Derrière l’austérité des termes techniques se cache une petite révolution : l’État traque désormais les fraudeurs avec des algorithmes affûtés, transformant des montagnes de données en armes redoutables. Le projet « Ciblage de la fraude et valorisation des requêtes » (CFVR) incarne cette mutation. En d’autres termes : il met à nu des anomalies invisibles à l’œil humain.
Une montée en puissance, chiffres à l’appui
Quelques étapes suffisent à prendre la mesure de cette révolution silencieuse :
- 2019 : L’IA prend les commandes dans 22 % des contrôles fiscaux, tâtonnant encore.
- 2021 : Elle pilote 44 % des opérations, avec une cible claire : la moitié d’ici un an.
- 2023 : Plus de la moitié des contrôles fiscaux sont désormais orchestrés par des algorithmes, en hausse constante. L’administration vise une extension de ces techniques à 50 % des dossiers de particuliers d’ici 2027.
Des chiffres impressionnants, mais derrière ces pourcentages se cache une réalité bien tangible. Prenez le projet « Foncier innovant », qui repère les piscines oubliées sur les déclarations fiscales à l’aide de l’IA et d’images aériennes. Résultat ? 125 000 piscines régularisées, et un jackpot annuel de 30 millions d’euros pour les caisses publiques.
Les promesses, mais aussi les pièges
Toute avancée technologique a ses ombres. Ici, ce sont des algorithmes qui, bien que performants, restent des boîtes noires. Qui contrôle ces outils ? Quels biais s’y glissent ? Les associations de défense des libertés et la Défenseure des droits sonnent l’alarme : automatiser, c’est bien, mais pas au prix d’erreurs injustes ou de discriminations insidieuses.
Malgré ces mises en garde, Bercy avance à grand pas. Pour 2025, 18 millions d’euros viendront muscler ces dispositifs. Le plan est clair : intégrer les données de Tracfin et des douanes dans un écosystème où l’IA aura une vue panoramique sur les flux financiers. Avec la généralisation de la facturation électronique et du e-reporting, un torrent de données s’apprête à alimenter ces algorithmes, leur offrant un terrain de chasse sans précédent.

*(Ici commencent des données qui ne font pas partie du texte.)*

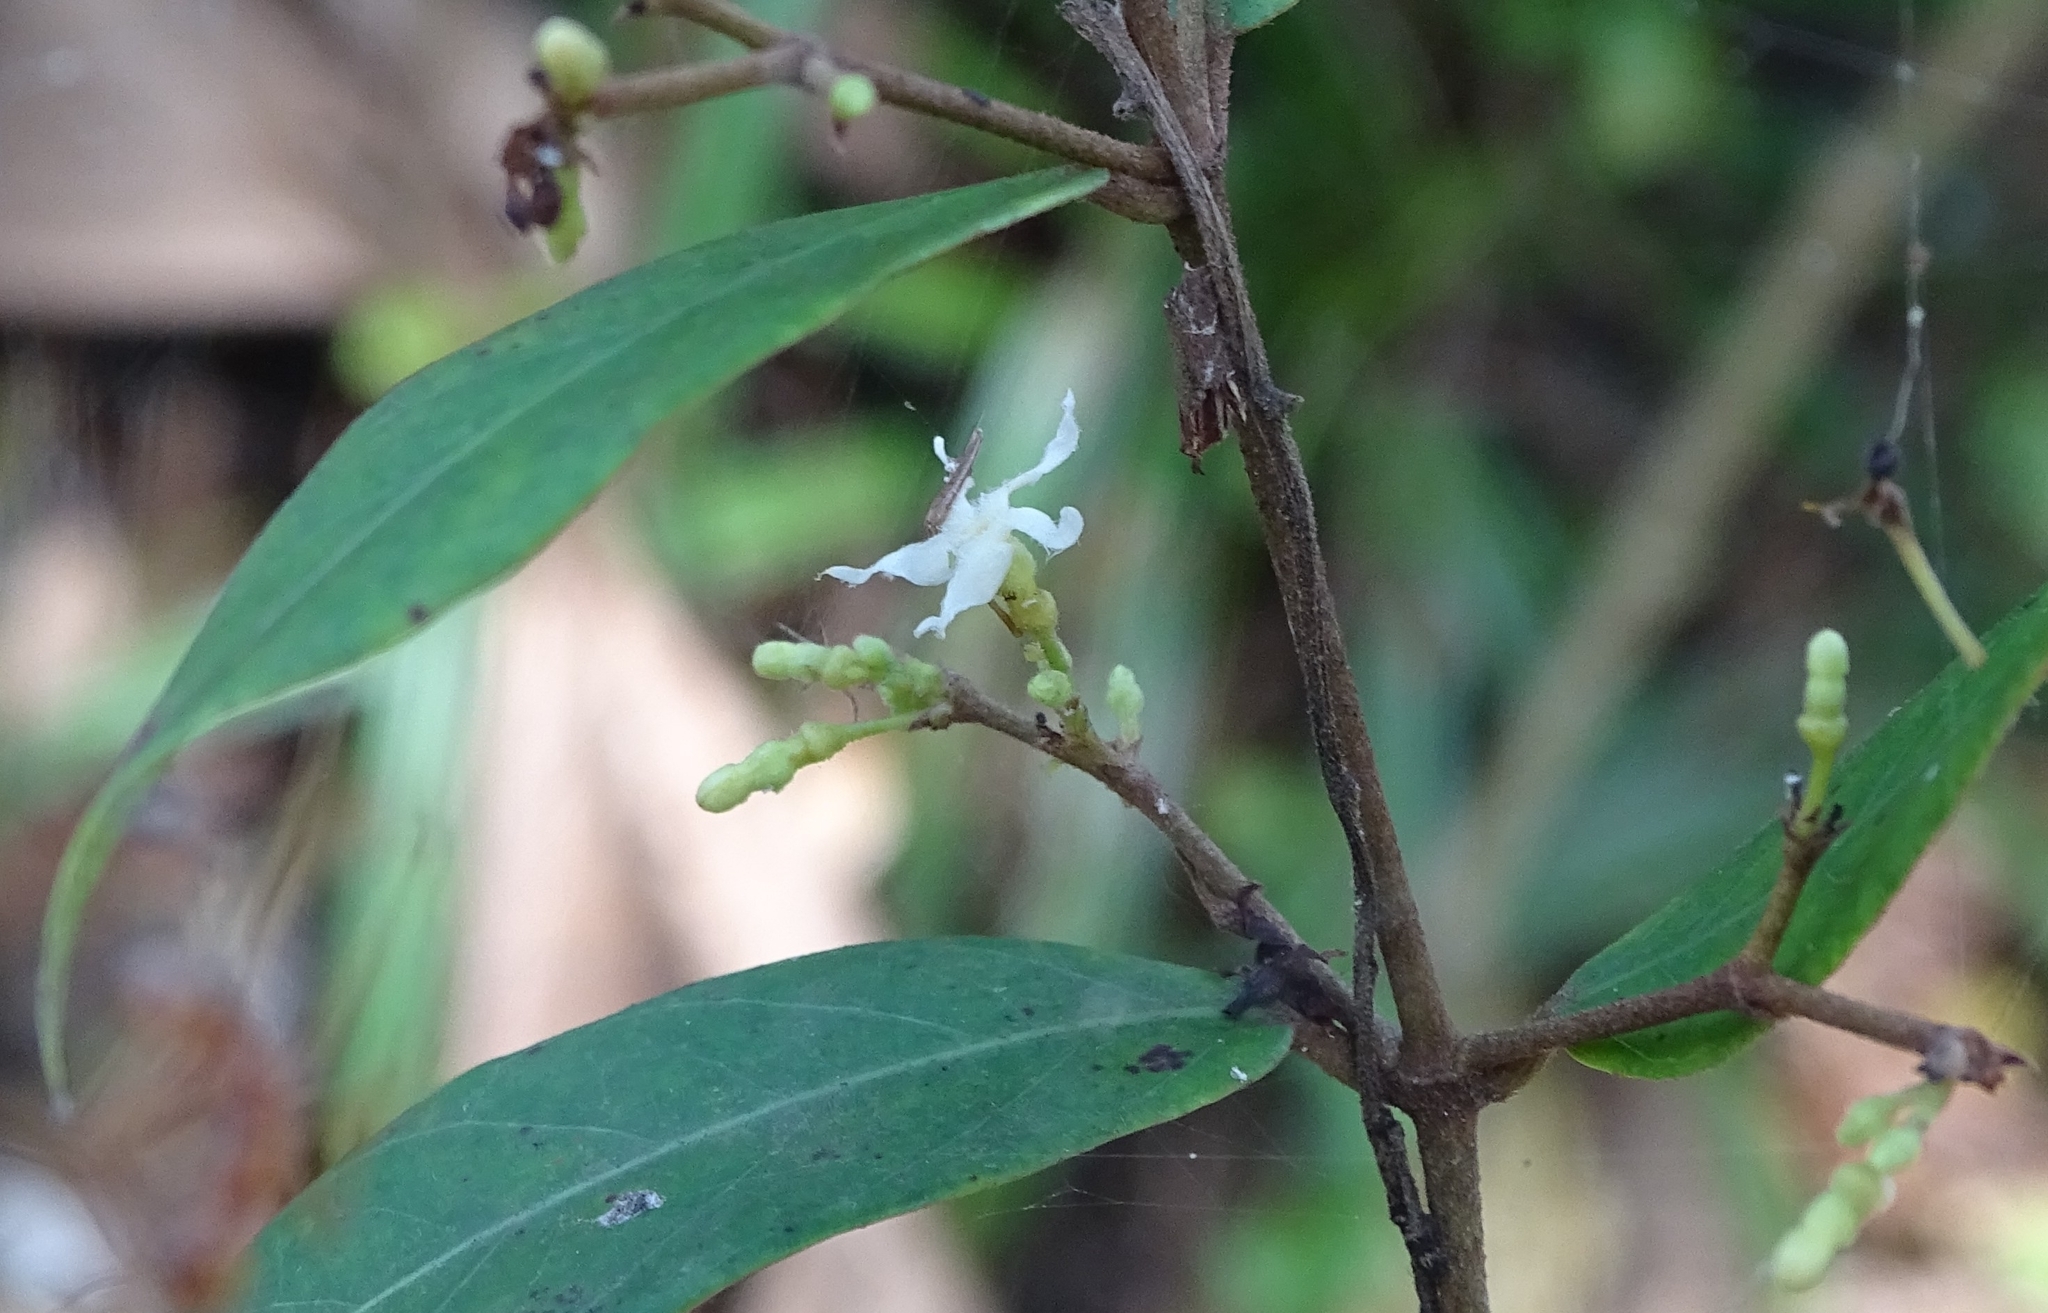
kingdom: Plantae
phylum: Tracheophyta
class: Magnoliopsida
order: Gentianales
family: Apocynaceae
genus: Ichnocarpus
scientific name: Ichnocarpus frutescens
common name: Ichnocarpus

La promesse est séduisante : des contrôles plus ciblés, une fraude mieux combattue, et une fiscalité plus juste. Mais l’équation ne se résume pas à des calculs sophistiqués. Pour que cette stratégie réussisse, il faudra convaincre : prouver que ces outils respectent les règles du jeu démocratique. Car si l’intelligence artificielle est puissante, la confiance des contribuables reste la clé.